• Your instructions: Retype the lines below exactly, but only those from the line that has "- 😄 Pronouns: ..." through the line that has "run your openshift". Omit every picture.

Segment Start: Source material

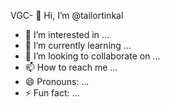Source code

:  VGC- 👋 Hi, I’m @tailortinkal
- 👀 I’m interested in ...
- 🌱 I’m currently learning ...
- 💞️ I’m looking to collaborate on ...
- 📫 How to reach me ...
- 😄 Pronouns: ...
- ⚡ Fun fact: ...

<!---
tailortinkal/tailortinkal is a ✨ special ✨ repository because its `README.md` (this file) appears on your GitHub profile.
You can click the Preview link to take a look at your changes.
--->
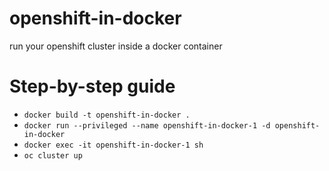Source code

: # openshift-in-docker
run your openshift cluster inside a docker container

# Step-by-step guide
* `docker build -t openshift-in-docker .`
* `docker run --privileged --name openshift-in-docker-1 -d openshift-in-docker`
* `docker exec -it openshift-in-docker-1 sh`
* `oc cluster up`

Segment End: Source material

• Task solution:
- 😄 Pronouns: ...
- ⚡ Fun fact: ...

<!---
tailortinkal/tailortinkal is a ✨ special ✨ repository because its `README.md` (this file) appears on your GitHub profile.
You can click the Preview link to take a look at your changes.
--->
Source code

: # openshift-in-docker
run your openshift cluster inside a docker container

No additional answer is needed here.